Centenas de manifestantes da Greenpeace apelam a tratado que reduza a produção de plástico

Centenas de ativistas e apoiantes da organização ambientalista Greenpeace concentraram-se ontem em frente à sede europeia da Nações Unidas (ONU), em Genebra, na Suíça, para apelar a um tratado que reduza a produção de plástico.

Green Savers com Lusa

Centenas de ativistas e apoiantes da organização ambientalista Greenpeace concentraram-se ontem em frente à sede europeia da Nações Unidas (ONU), em Genebra, na Suíça, para apelar a um tratado que reduza a produção de plástico.

“A Greenpeace tem como objetivo uma redução de pelo menos 75% na produção de plástico até 2040”, disse à agência de notícias espanhola EFE o diretor da organização em Genebra, Graham Forbes, um dia antes de os representantes dos Estados-membros das Nações Unidas iniciarem negociações, a decorrerem até dia 14, para as esperadas negociações finais do tratado mundial sobre plásticos.

O diretor da Greenpeace indicou que o tratado deve significar, entre outras coisas, o fim da existência de objetos de plástico de utilização única.

Na concentração, hoje, que pretendia aumentar a pressão sobre a negociação, estavam presentes manifestantes com ‘t-shirts’ vermelhas e cor de laranja, gritando palavras de ordem como “Reduzam a produção de plástico”.

Graham Forbes alertou ainda que “a poluição de plástico está a provocar alterações climáticas, perda de biodiversidade e a poluir todos os cantos do planeta”.

Apesar das últimas cinco negociações terem sido dominadas pela oposição a um acordo por parte dos países produtores de petróleo (apoiados por grandes economias como a China e a Índia), Graham Forbes sublinhou que a Greenpeace continua otimista.

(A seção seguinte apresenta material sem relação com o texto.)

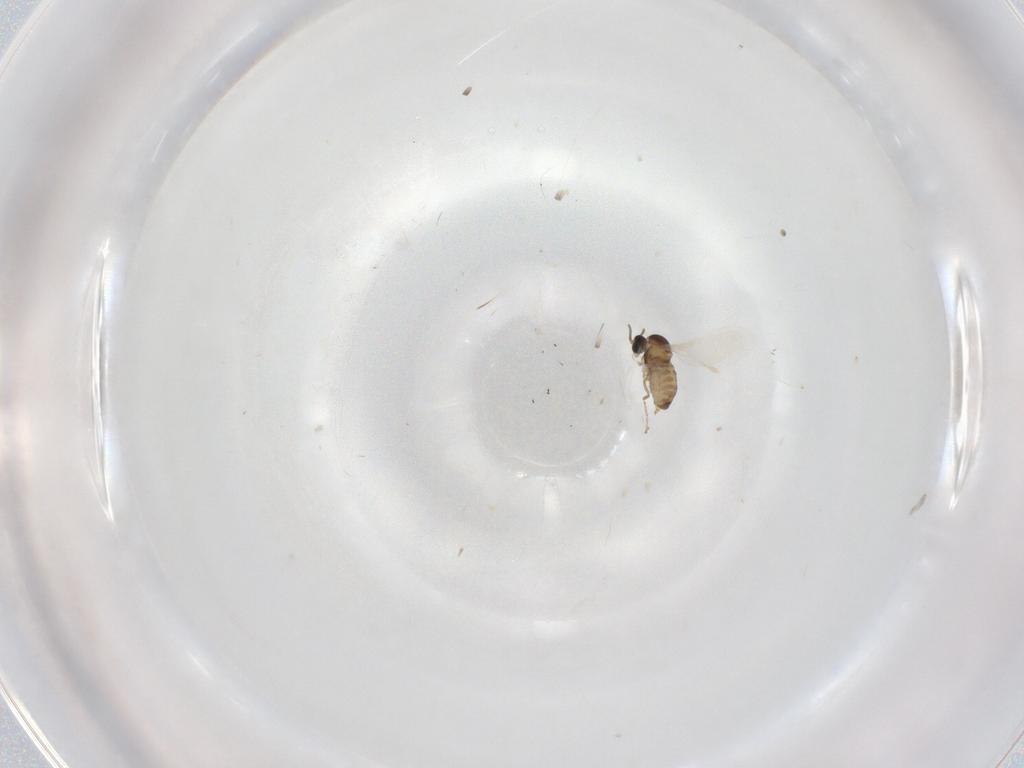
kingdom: Animalia
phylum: Arthropoda
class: Insecta
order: Diptera
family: Cecidomyiidae
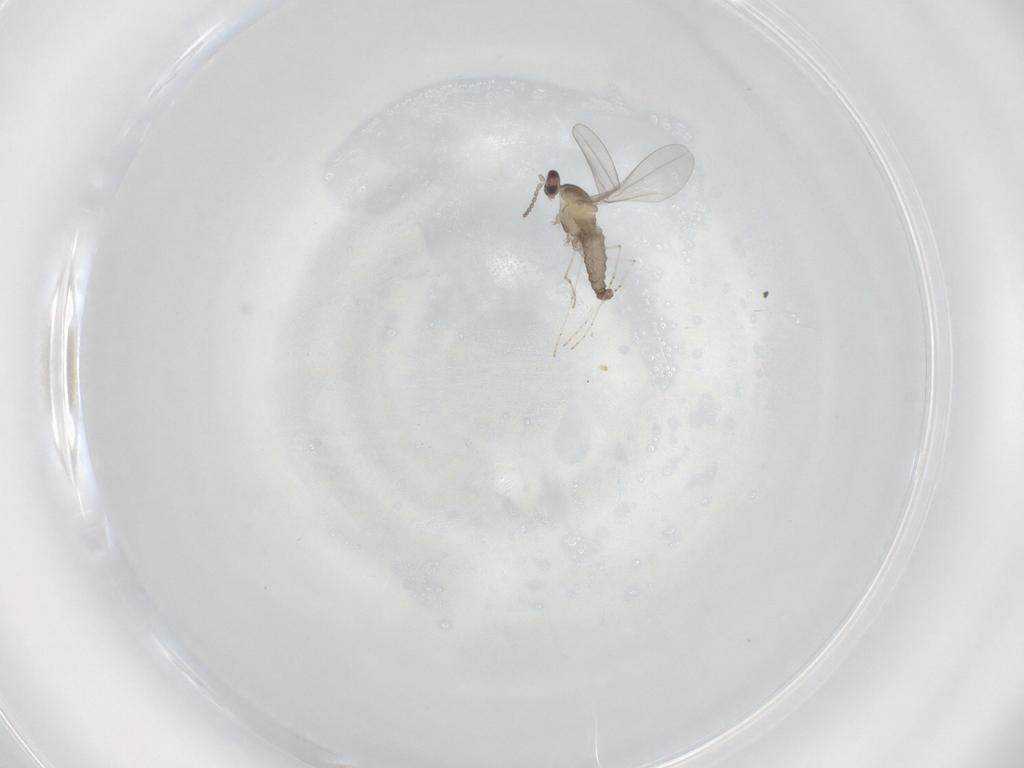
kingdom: Animalia
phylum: Arthropoda
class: Insecta
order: Diptera
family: Cecidomyiidae
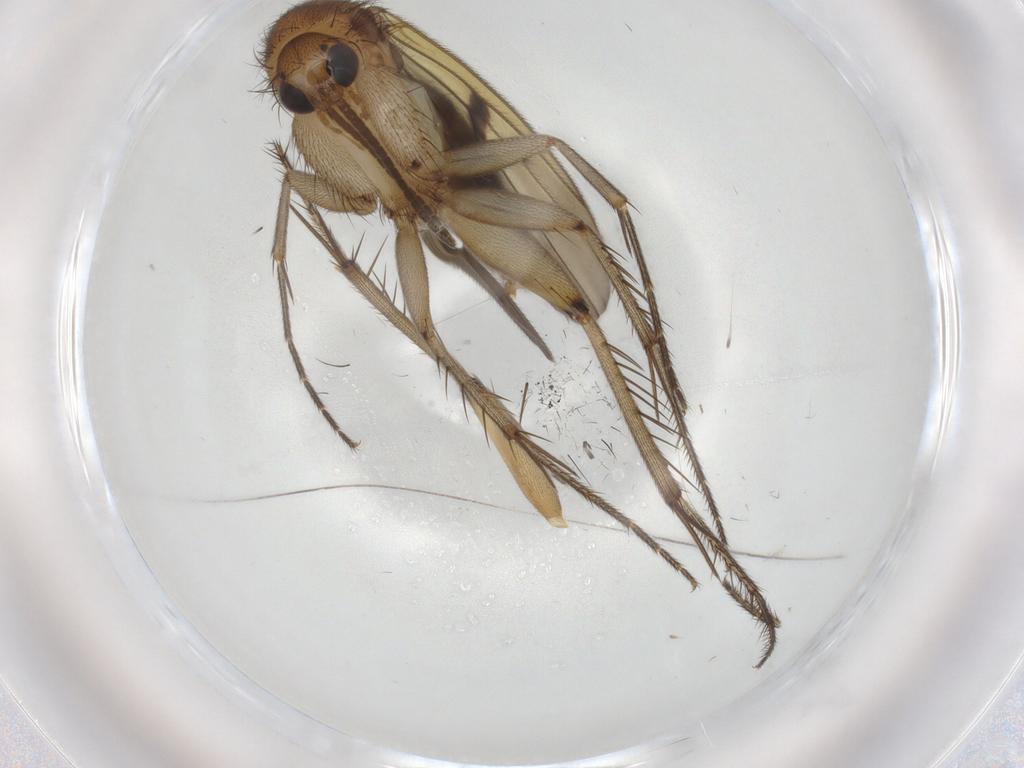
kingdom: Animalia
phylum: Arthropoda
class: Insecta
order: Diptera
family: Mycetophilidae
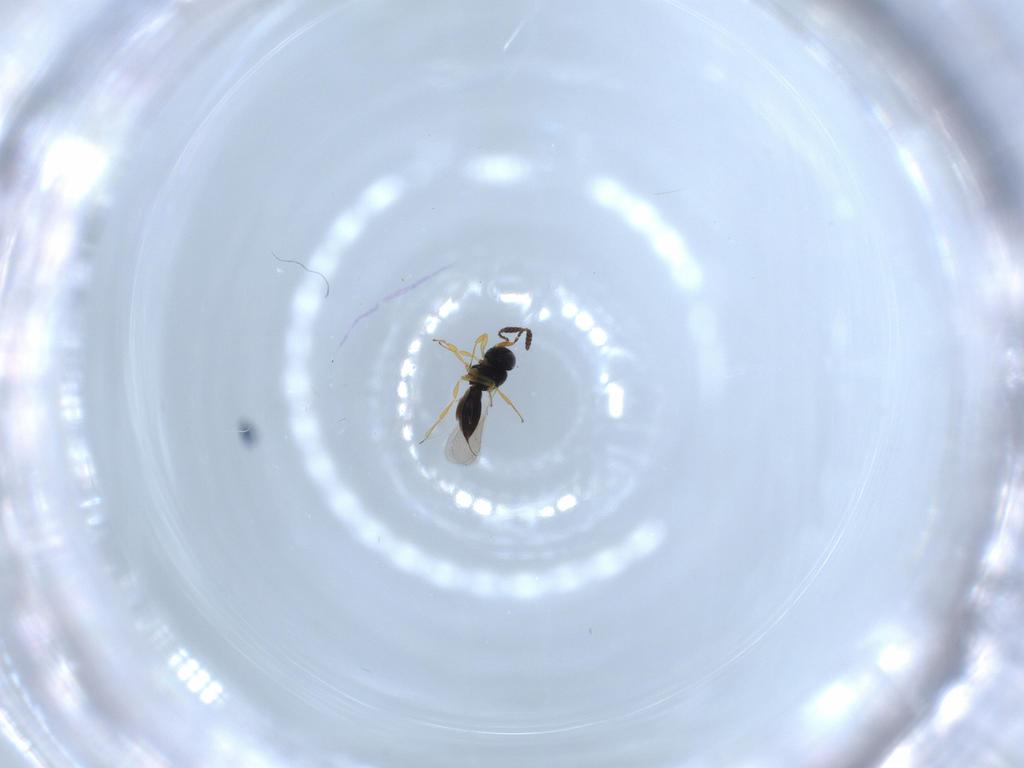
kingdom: Animalia
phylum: Arthropoda
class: Insecta
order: Hymenoptera
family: Scelionidae
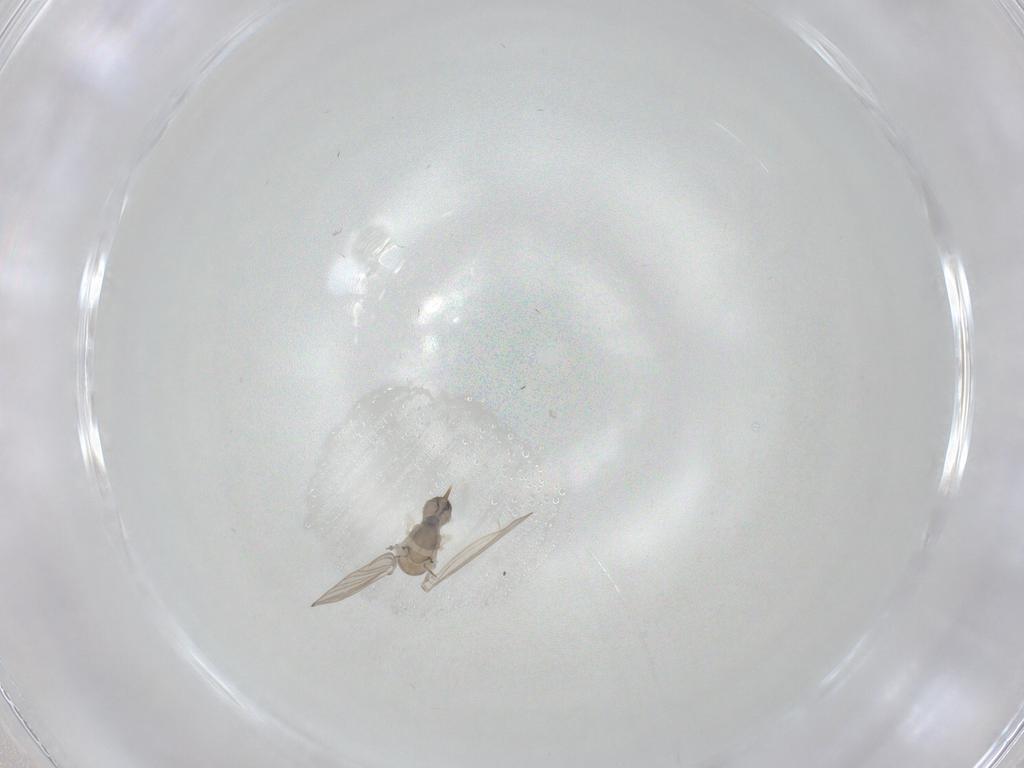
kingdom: Animalia
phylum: Arthropoda
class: Insecta
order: Diptera
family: Psychodidae
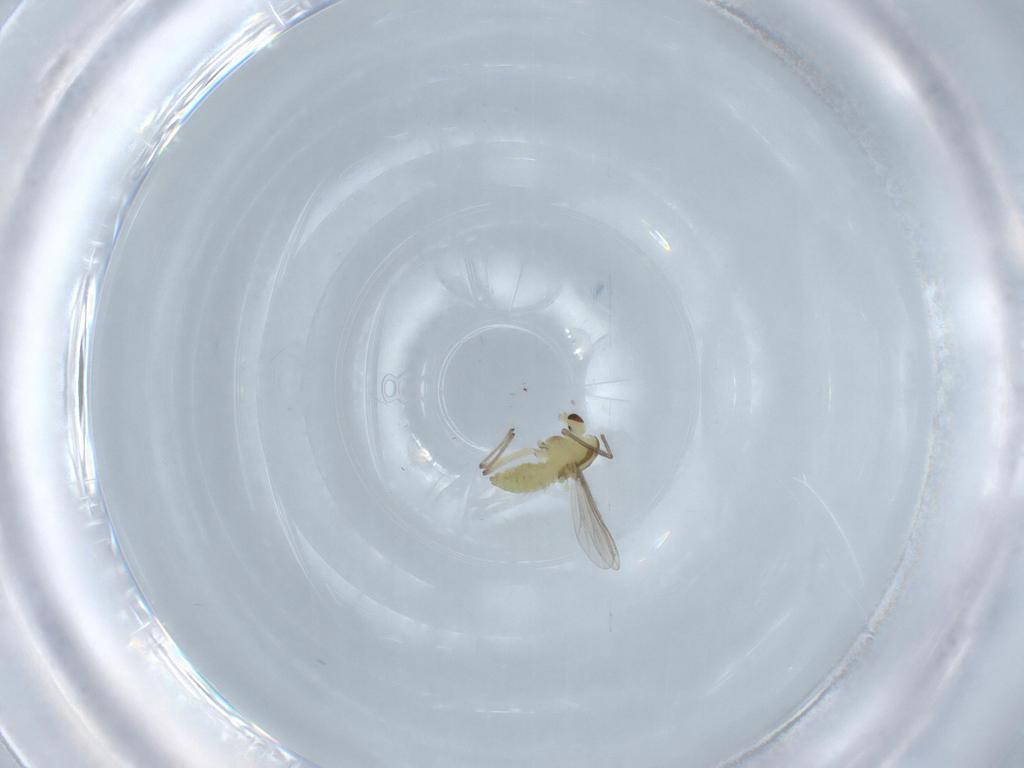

“Precisamos de intensificar os nossos esforços e criar um tratado que reduza a quantidade de plástico que produzimos, proíba os produtos químicos tóxicos e crie um planeta mais saudável e seguro para todos”, afirmou à EFE.

Delegações de 170 países da ONU reúnem-se de 05 a 14 de agosto, em Genebra (Suíça), para tentarem alcançar um acordo global vinculativo para travar a produção de plásticos e proteger a saúde humana e ambiental.

As negociações, nas quais também participará uma delegação portuguesa, iniciam-se com um impasse entre o acordo ficar limitado à gestão de resíduos plásticos ou vir a adotar metas concretas e obrigatórias de redução da sua produção até 2040, segundo fontes ouvidas pela Lusa.

Após décadas de utilização excessiva, a que acresceu um aumento dos plásticos de curta duração e de utilização única, chegou-se “a uma catástrofe ambiental global”, alertam as Nações Unidas.

“Cerca de 12 milhões de toneladas de plásticos estão a ser arrastadas anualmente para os oceanos, as chamadas ‘ilhas de plástico’ estão a florescer”, matando 100 mil animais marinhos todos os anos, especificam os dados da ONU.

Um grupo de especialistas alertou hoje, através de um estudo publicado na revista científica The Lancet, que a poluição por plásticos é um flagelo que causa doenças e mortes, uma verdadeira ameaça à saúde insuficientemente reconhecida.

Nesse artigo, os cientistas denotam que a poluição por plásticos afeta sobretudo a população com rendimentos mais baixos, incide sobre todas as faixas etárias, e lembram ainda que os plásticos são responsáveis por perdas económicas relacionadas com a saúde que ultrapassam os 1,5 biliões de dólares anuais.

A maioria dos plásticos permanece intacta durante décadas após a sua utilização, os que se desgastam acabam por se transformar em microplásticos, consumidos por peixes e outros animais marinhos, entrando rapidamente na cadeia alimentar global.

Segundo a ONU, 17 milhões de barris de petróleo são usados para a produção de plástico todos os anos.

Por ano, são usados 500 mil milhões de sacos de plástico enquanto, por minuto, um milhão de garrafas de plástico são compradas.